Real Limitations Worth Knowing
Relume's platform constraint is its most significant limitation: it only exports to Webflow and Figma. Teams on WordPress, Shopify, or any other platform cannot use Relume in any meaningful way without rebuilding the output from scratch.
Component reliability is a consistent pain point. Roughly a third of components encounter export friction — some arrive in Webflow as custom blocks that the Relume side-editor can no longer modify, requiring manual reconstruction that erodes the time savings the tool promises. Output quality is also heavily prompt-dependent; vague descriptions produce generic structures that require significant rework before they're presentable.

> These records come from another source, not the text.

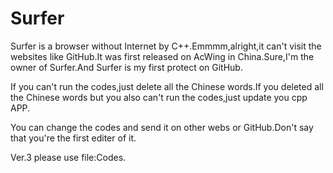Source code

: # Surfer
Surfer is a browser without Internet by C++.Emmmm,alright,it can't visit the websites like GitHub.It was first released on AcWing in China.Sure,I'm the owner of Surfer.And Surfer is my first protect on GitHub.

If you can't run the codes,just delete all the Chinese words.If you deleted all the Chinese words but you also can't run the codes,just update you cpp APP.

You can change the codes and send it on other webs or GitHub.Don't say that you're the first editer of it.

Ver.3 please use file:Codes.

For smaller, straightforward marketing sites, the overhead of setting up a Relume project and managing the export can add time rather than save it. Relume's leverage grows with project complexity and page count — a 30-page marketing site benefits far more than a 5-page brochureware build. The 500,000+ websites figure frequently cited in Relume's marketing reflects all-time component usage, not the active paying subscriber count, which is substantially smaller and concentrated within the Webflow professional community.
The Bottom Line
Relume has earned a genuine place in the Webflow agency stack by solving a real problem: the early-project slog of building sitemaps and wireframes from scratch. Its value scales with project complexity and team size — the more pages, the more clients, the more it pays off. For companies hiring through Pangea, Relume proficiency signals a designer who understands structured, handoff-ready workflows and can compress the scoping phase of a project without sacrificing quality. It's a specialist skill, but one that's become table stakes for serious Webflow practitioners.